Atkins Down The Road sometimes joins me for my daily walk and last Friday was such a day. During our stroll we noticed at the side of a small cobbled road leading to a cottage a painted wooden sign which read ‘Children! 5 M.P.H.’ I remarked to Atkins that I had never in my life come across a five miles per hour child, all the children I’ve ever seen being quite motionless and gazing at a computer screen or tearing about at a speed in excess of 100 m.p.h. Atkins’ said that his experience in the matter of mobile children was similar to mine and we agreed that we would not rest until we had seen the phenomenon of 5 m.p.h. children. Were they walking? Were they on roller skates? Were they mechanically propelled in some way? We had to know.
We walked down the cobbled road, round the bend, and up to the house. On our way we didn’t see any 5 m.p.h. children, nor indeed any children travelling at any speed at all, so I knocked on the door. A man answered it.

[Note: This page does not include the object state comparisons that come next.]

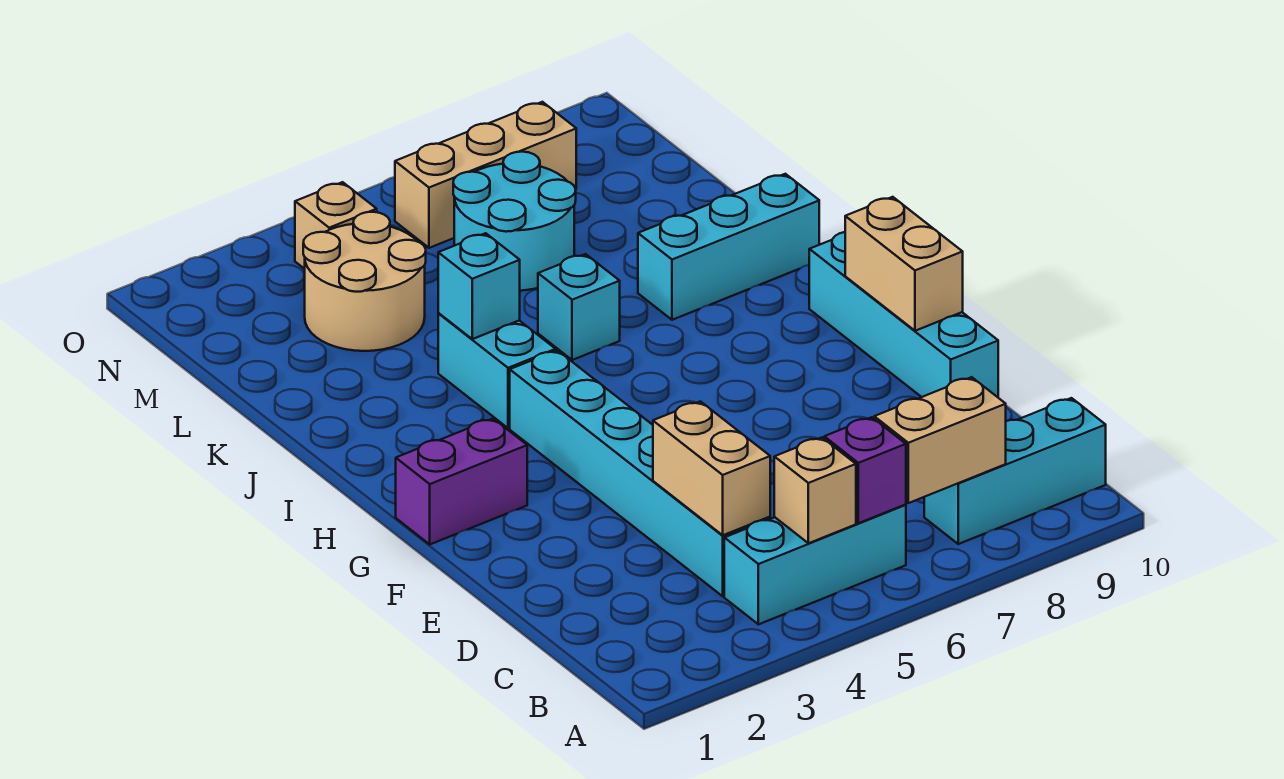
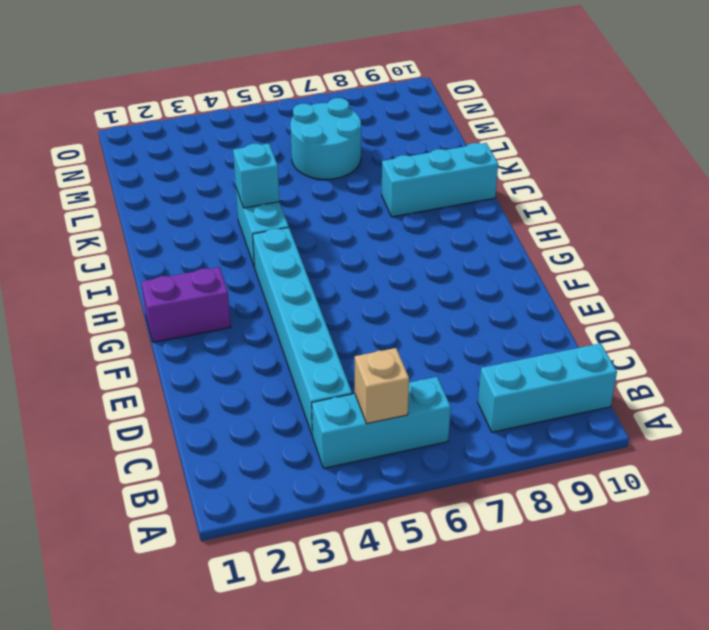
none -> cyan brick E10:H10 level 1
none -> cyan brick J6 level 1
none -> tan round brick L3:M4 level 1

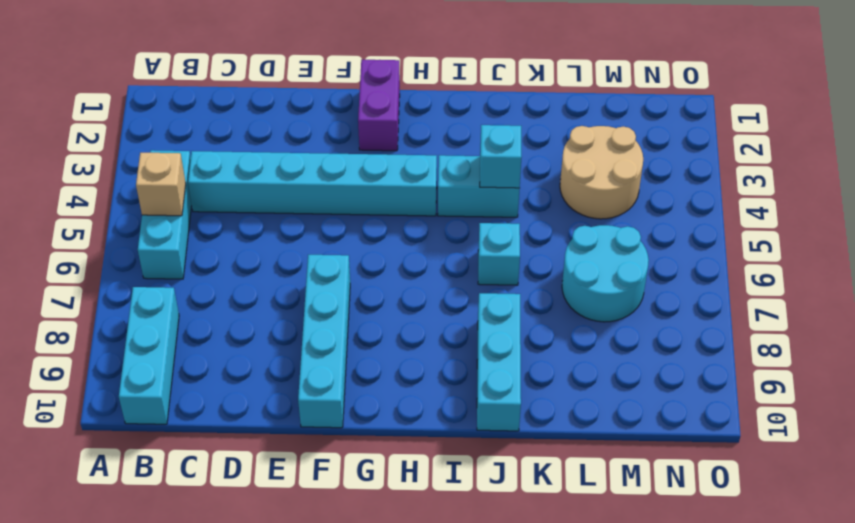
cyan brick F7:F10 level 1 -> cyan brick E10:H10 level 1
none -> tan brick N4 level 1
none -> tan brick N6:N8 level 1
none -> purple brick B6 level 2

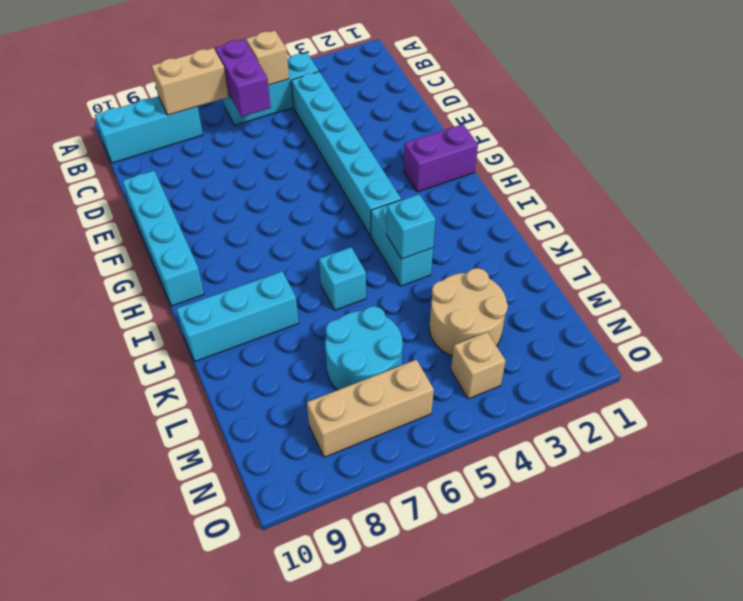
purple brick B6:C6 level 2 -> purple brick B6 level 2
none -> tan brick C4:D4 level 2
none -> tan brick F10:G10 level 2

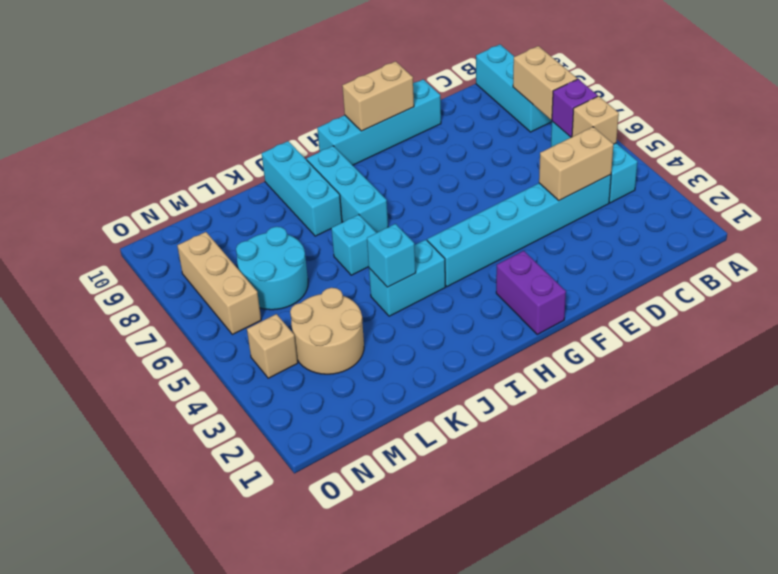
cyan brick I7:I9 level 1 -> none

“My friend and I would like to see the 5 m.p.h. children,” I said. “As advertised on your sign.”
He gave me an odd look. “What?”
“Your 5 m.p.h. children,” reiterated Atkins. “We’d like a view of them if it isn’t too much trouble. That’s if you’re open.”
The man looked at us sharply. “Is this a wind-up?” He started looking for TV cameras. He didn’t see any of course but that didn’t do anything to remove his suspicions. “It is, isn’t it,” he said. “It’s a bloody wind-up isn’t it.”
“Not at all,” I said. “It’s just that Atkins here and me have never seen a 5 m.p.h. child and we’d very much like to see one before we die.”
“Which could be imminent in my case,” said Atkins. “With my heart.” 
The man chose not to dwell on Atkins’ medical condition (entirely fictitious) and after bestowing on us a look of long-suffering that would have done credit to Oliver Hardy when Stan Laurel was being at his most frustrating he said: “The sign doesn’t mean that. It means that cars shouldn’t travel at over five miles an hour because I have children. And they might knock them over.”
My eyes widened in enlightenment. “Ah.”
“In that case,” said Atkins, a more pedantic man than I, and thus not as ready to accept the man’s explanation, “Wouldn’t it be better if your sign said ‘Speed limit 5 m.p.h.’ or something like that?”
“How would that be better?” said the man, obviously a person not to be swayed easily.
“Well for one thing it would stop people knocking on your door and asking to see your 5 m.p.h. children,” I said.
I passed the sign again today. It had been altered to read ‘Speed limit 5 m.p.h.